A baby who was forcibly cut from his mother's womb after she was strangled to death has opened his eyes for the first time, according to family.

On Monday, family said baby Yovani opened his eyes while being held by his father. He remained hospitalized in grave condition on life support and was not expected to survive.

Meanwhile, the family was also preparing for the 19-year-old mother's funeral. According to Mount Auburn Funeral Home in the Chicago suburb of Stickney, Marlen Ochoa-Lopez will have a two-day visitation on Thursday and Friday, followed by a funeral and burial service on Saturday.

Two women, 46-year-old Clarisa Figueroa and her 24-year-old daughter Desiree Figueroa, have been charged with first-degree murder for allegedly strangling Ochoa-Lopez and cutting her unborn baby out of her womb last month.

Clarisa Figueroa then called 911 to report that the baby she had just given birth to was not breathing, according to investigators.

Prosecutors contend that when Figueroa was brought with the baby to the hospital on April 23, she had blood on her upper body and face, which the hospital staff cleaned off and that the 46-year-old Figueroa was examined at the hospital and showed no physical signs of childbirth.

The Cook County Sheriff"s Office said Monday that it wants to know if the suburban Chicago hospital violated state law by not immediately reporting that the woman who claimed to be the mother of a newborn had not given birth.

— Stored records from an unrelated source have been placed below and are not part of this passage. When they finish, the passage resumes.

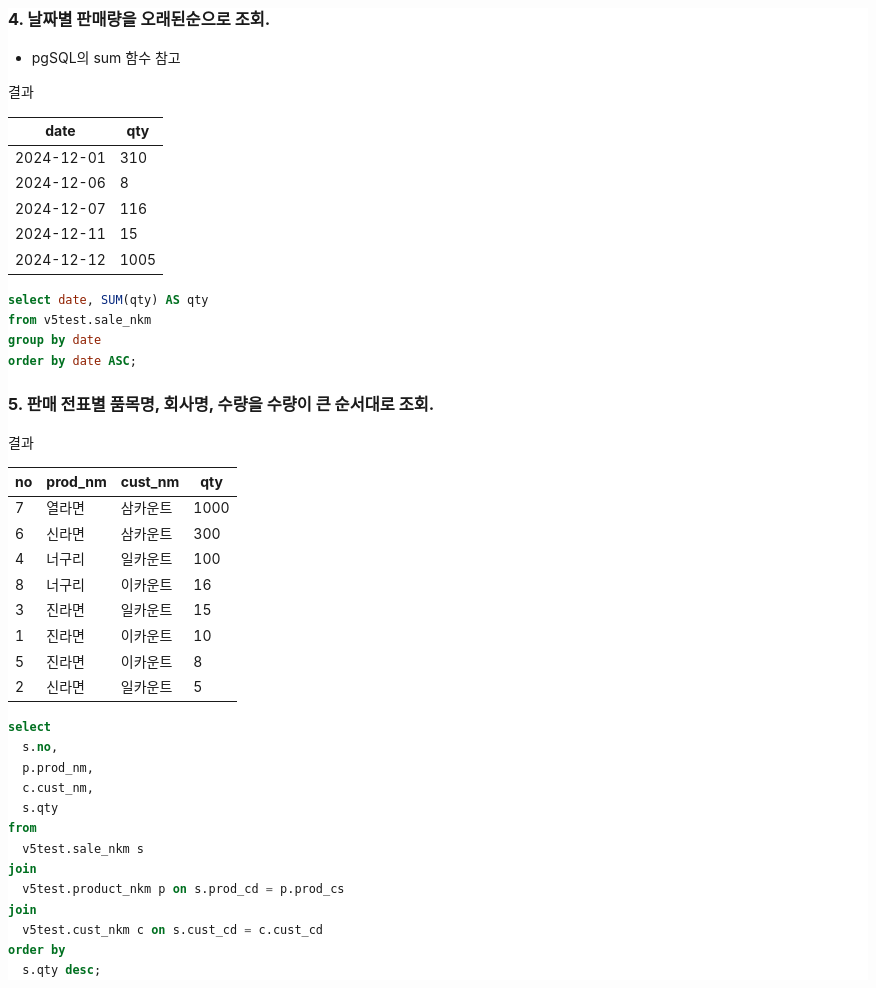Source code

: ### 4. 날짜별 판매량을 오래된순으로 조회.

- pgSQL의 sum 함수 참고

<summary>결과</summary>

| date       | qty  |
| ---------- | ---- |
| 2024-12-01 | 310  |
| 2024-12-06 | 8    |
| 2024-12-07 | 116  |
| 2024-12-11 | 15   |
| 2024-12-12 | 1005 |

```sql
select date, SUM(qty) AS qty
from v5test.sale_nkm
group by date
order by date ASC;
```



### 5. 판매 전표별 품목명, 회사명, 수량을 수량이 큰 순서대로 조회.


<summary>결과</summary>

| no  | prod_nm | cust_nm  | qty  |
| --- | ------- | -------- | ---- |
| 7   | 열라면  | 삼카운트 | 1000 |
| 6   | 신라면  | 삼카운트 | 300  |
| 4   | 너구리  | 일카운트 | 100  |
| 8   | 너구리  | 이카운트 | 16   |
| 3   | 진라면  | 일카운트 | 15   |
| 1   | 진라면  | 이카운트 | 10   |
| 5   | 진라면  | 이카운트 | 8    |
| 2   | 신라면  | 일카운트 | 5    |

```sql
select
  s.no,
  p.prod_nm, 
  c.cust_nm, 
  s.qty
from
  v5test.sale_nkm s
join 
  v5test.product_nkm p on s.prod_cd = p.prod_cs
join
  v5test.cust_nkm c on s.cust_cd = c.cust_cd
order by 
  s.qty desc;
```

Cara Smith, chief policy officer at the sheriff's office, said if the state's Department of Family Services determines that Advocate Christ Medical Center violated the Abuse and Neglected Children Reporting Act, there would be an investigation.

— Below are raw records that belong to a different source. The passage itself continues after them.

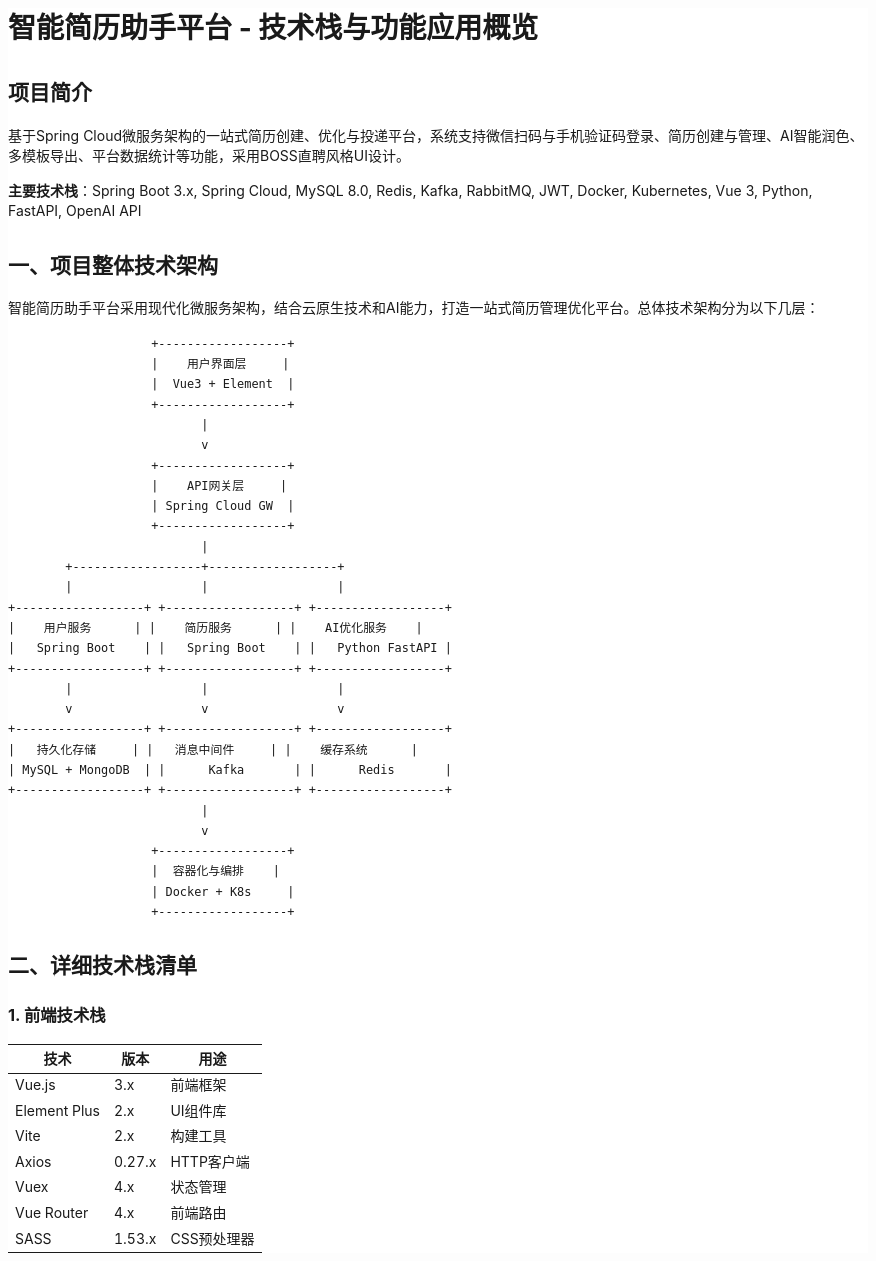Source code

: # 智能简历助手平台 - 技术栈与功能应用概览

## 项目简介

基于Spring Cloud微服务架构的一站式简历创建、优化与投递平台，系统支持微信扫码与手机验证码登录、简历创建与管理、AI智能润色、多模板导出、平台数据统计等功能，采用BOSS直聘风格UI设计。

**主要技术栈**：Spring Boot 3.x, Spring Cloud, MySQL 8.0, Redis, Kafka, RabbitMQ, JWT, Docker, Kubernetes, Vue 3, Python, FastAPI, OpenAI API

## 一、项目整体技术架构

智能简历助手平台采用现代化微服务架构，结合云原生技术和AI能力，打造一站式简历管理优化平台。总体技术架构分为以下几层：

```
                    +------------------+
                    |    用户界面层     |
                    |  Vue3 + Element  |
                    +------------------+
                           |
                           v
                    +------------------+
                    |    API网关层     |
                    | Spring Cloud GW  |
                    +------------------+
                           |
        +------------------+------------------+
        |                  |                  |
+------------------+ +------------------+ +------------------+
|    用户服务      | |    简历服务      | |    AI优化服务    |
|   Spring Boot    | |   Spring Boot    | |   Python FastAPI |
+------------------+ +------------------+ +------------------+
        |                  |                  |
        v                  v                  v
+------------------+ +------------------+ +------------------+
|   持久化存储     | |   消息中间件     | |    缓存系统      |
| MySQL + MongoDB  | |      Kafka       | |      Redis       |
+------------------+ +------------------+ +------------------+
                           |
                           v
                    +------------------+
                    |  容器化与编排    |
                    | Docker + K8s     |
                    +------------------+
```

## 二、详细技术栈清单

### 1. 前端技术栈

| 技术 | 版本 | 用途 |
|------|------|------|
| Vue.js | 3.x | 前端框架 |
| Element Plus | 2.x | UI组件库 |
| Vite | 2.x | 构建工具 |
| Axios | 0.27.x | HTTP客户端 |
| Vuex | 4.x | 状态管理 |
| Vue Router | 4.x | 前端路由 |
| SASS | 1.53.x | CSS预处理器 |
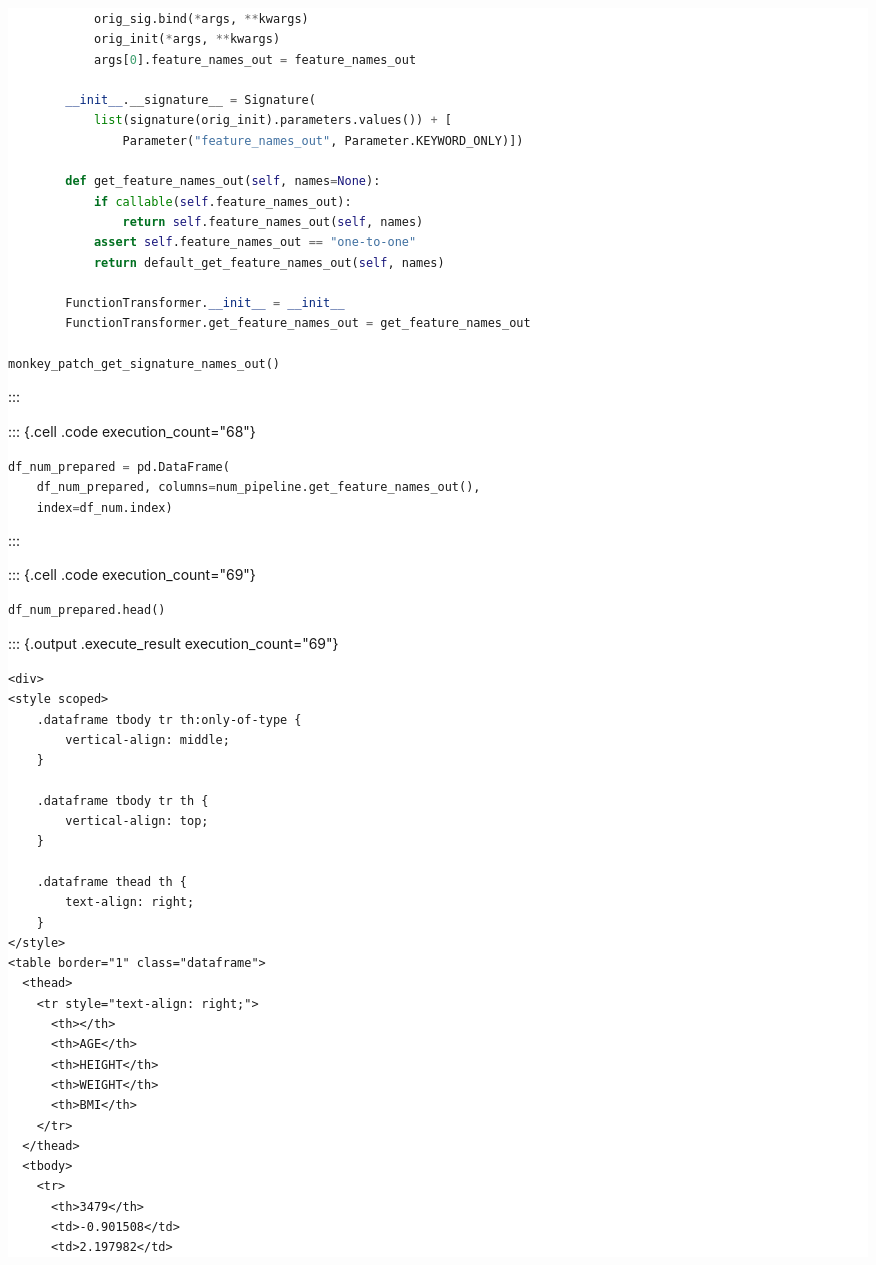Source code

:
 ``` python
            orig_sig.bind(*args, **kwargs)
            orig_init(*args, **kwargs)
            args[0].feature_names_out = feature_names_out

        __init__.__signature__ = Signature(
            list(signature(orig_init).parameters.values()) + [
                Parameter("feature_names_out", Parameter.KEYWORD_ONLY)])

        def get_feature_names_out(self, names=None):
            if callable(self.feature_names_out):
                return self.feature_names_out(self, names)
            assert self.feature_names_out == "one-to-one"
            return default_get_feature_names_out(self, names)

        FunctionTransformer.__init__ = __init__
        FunctionTransformer.get_feature_names_out = get_feature_names_out

monkey_patch_get_signature_names_out()
```
:::

::: {.cell .code execution_count="68"}
``` python
df_num_prepared = pd.DataFrame(
    df_num_prepared, columns=num_pipeline.get_feature_names_out(),
    index=df_num.index)
```
:::

::: {.cell .code execution_count="69"}
``` python
df_num_prepared.head()  
```

::: {.output .execute_result execution_count="69"}
```{=html}
<div>
<style scoped>
    .dataframe tbody tr th:only-of-type {
        vertical-align: middle;
    }

    .dataframe tbody tr th {
        vertical-align: top;
    }

    .dataframe thead th {
        text-align: right;
    }
</style>
<table border="1" class="dataframe">
  <thead>
    <tr style="text-align: right;">
      <th></th>
      <th>AGE</th>
      <th>HEIGHT</th>
      <th>WEIGHT</th>
      <th>BMI</th>
    </tr>
  </thead>
  <tbody>
    <tr>
      <th>3479</th>
      <td>-0.901508</td>
      <td>2.197982</td>
```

The Chicago Police Department and the state agency said over the weekend that the hospital never alerted them after determining in late April that the bloodied Clarisa Figueroa was not the mother.

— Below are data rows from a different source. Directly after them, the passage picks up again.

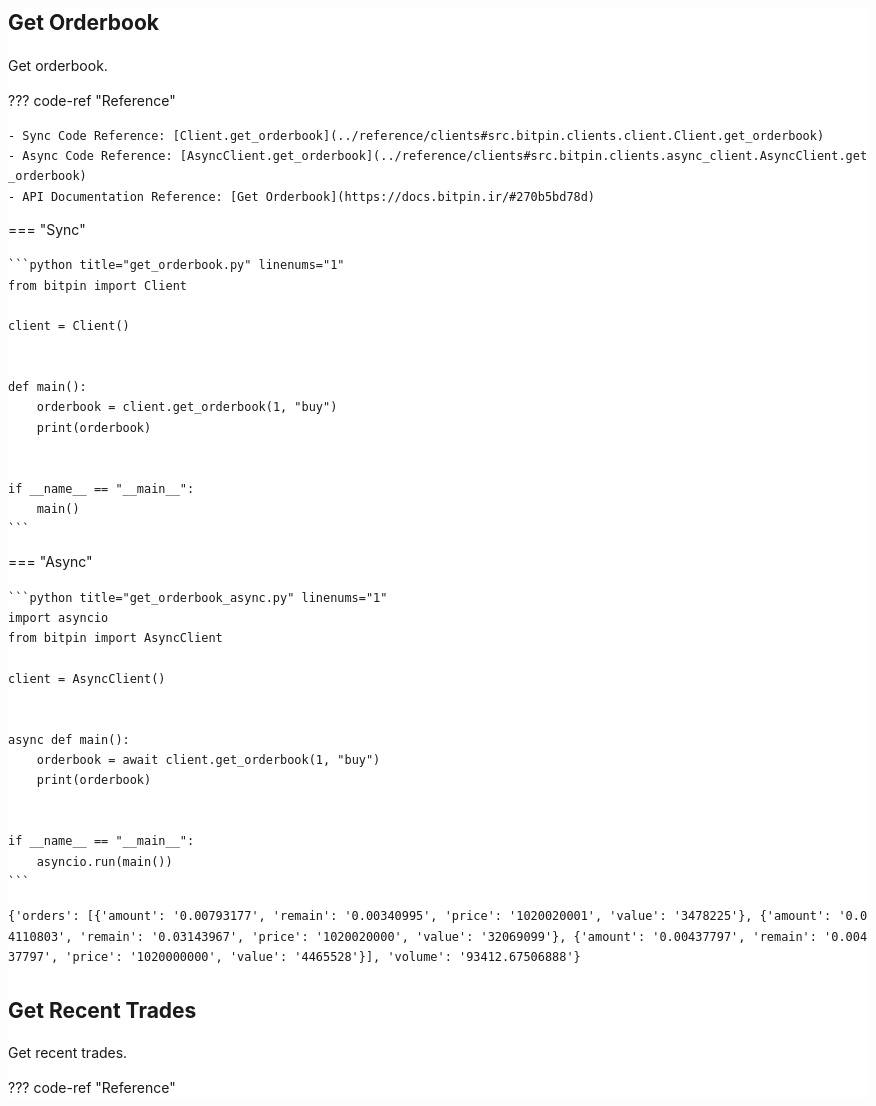 ## Get Orderbook

Get orderbook.

??? code-ref "Reference"

    - Sync Code Reference: [Client.get_orderbook](../reference/clients#src.bitpin.clients.client.Client.get_orderbook)
    - Async Code Reference: [AsyncClient.get_orderbook](../reference/clients#src.bitpin.clients.async_client.AsyncClient.get_orderbook)
    - API Documentation Reference: [Get Orderbook](https://docs.bitpin.ir/#270b5bd78d)

=== "Sync"

    ```python title="get_orderbook.py" linenums="1"
    from bitpin import Client

    client = Client()


    def main():
        orderbook = client.get_orderbook(1, "buy")
        print(orderbook)


    if __name__ == "__main__":
        main()
    ```

=== "Async"

    ```python title="get_orderbook_async.py" linenums="1"
    import asyncio
    from bitpin import AsyncClient

    client = AsyncClient()


    async def main():
        orderbook = await client.get_orderbook(1, "buy")
        print(orderbook)


    if __name__ == "__main__":
        asyncio.run(main())
    ```

```shell title="output" linenums="1"
{'orders': [{'amount': '0.00793177', 'remain': '0.00340995', 'price': '1020020001', 'value': '3478225'}, {'amount': '0.04110803', 'remain': '0.03143967', 'price': '1020020000', 'value': '32069099'}, {'amount': '0.00437797', 'remain': '0.00437797', 'price': '1020000000', 'value': '4465528'}], 'volume': '93412.67506888'}
```

## Get Recent Trades

Get recent trades.

??? code-ref "Reference"
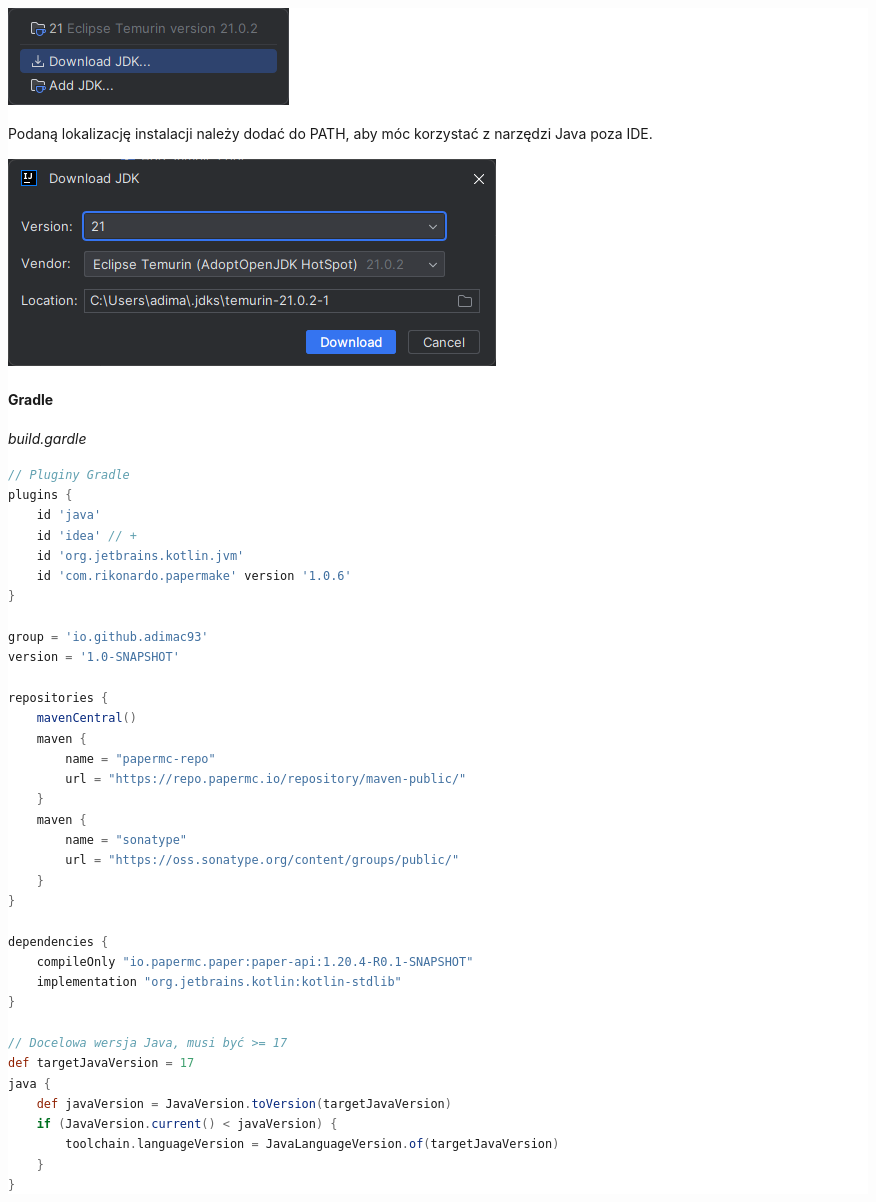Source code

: ![Minecraft plugin dialog](../../../public/minecraft/project-setup/intellij-install-jdk1.png)

Podaną lokalizację instalacji należy dodać do PATH, aby móc korzystać z narzędzi Java poza IDE.

![Minecraft plugin dialog](../../../public/minecraft/project-setup/intellij-install-jdk2.png)


#### Gradle

*build.gardle*

```gradle
// Pluginy Gradle
plugins {
    id 'java'
    id 'idea' // +
    id 'org.jetbrains.kotlin.jvm'
    id 'com.rikonardo.papermake' version '1.0.6'
}

group = 'io.github.adimac93'
version = '1.0-SNAPSHOT'

repositories {
    mavenCentral()
    maven {
        name = "papermc-repo"
        url = "https://repo.papermc.io/repository/maven-public/"
    }
    maven {
        name = "sonatype"
        url = "https://oss.sonatype.org/content/groups/public/"
    }
}

dependencies {
    compileOnly "io.papermc.paper:paper-api:1.20.4-R0.1-SNAPSHOT"
    implementation "org.jetbrains.kotlin:kotlin-stdlib"
}

// Docelowa wersja Java, musi być >= 17
def targetJavaVersion = 17
java {
    def javaVersion = JavaVersion.toVersion(targetJavaVersion)
    if (JavaVersion.current() < javaVersion) {
        toolchain.languageVersion = JavaLanguageVersion.of(targetJavaVersion)
    }
}

```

Ochoa-Lopez's family had been looking for her since she disappeared, organizing search parties and holding news conferences as they pushed police for updates in the investigation.

Police did not connect the mother's disappearance and Clarisa Figueroa until May 7, when friends of Ochoa-Lopez directed detectives to her social media account, which showed she had communicated with Figueroa in a Facebook group for expectant mothers.

The question for the state agency, Smith said, is if the hospital would have been legally required to alert police or the agency about the woman claiming to be the mother of a gravely ill child.

"We will ask DCFS to advise if this unspeakable tragic set of facts was reportable," she said in a statement.

On Monday, Ochoa-Lopez's family also met with staff at the hospital asking about the baby's medical care and questioning whether the facility acted properly in the case.

The hospital issued a statement Monday saying that it was cooperating with local authorities but would have no comment.

"Our thoughts and prayers are with the Ochoa-Lopez family. Our top priority is to provide the safest and highest quality care for the patients and communities we serve. Out of respect for patient privacy and in compliance with federal and state regulations, we are unable to provide comment. We continue to cooperate with local authorities," the statement reads.

Clarisa Figueroa's boyfriend, 40-year-old Piotr Bobak, was charged with the concealment of a homicide. All three suspects were ordered held without bond.

This story was reported from Los Angeles. The Associated Press contributed.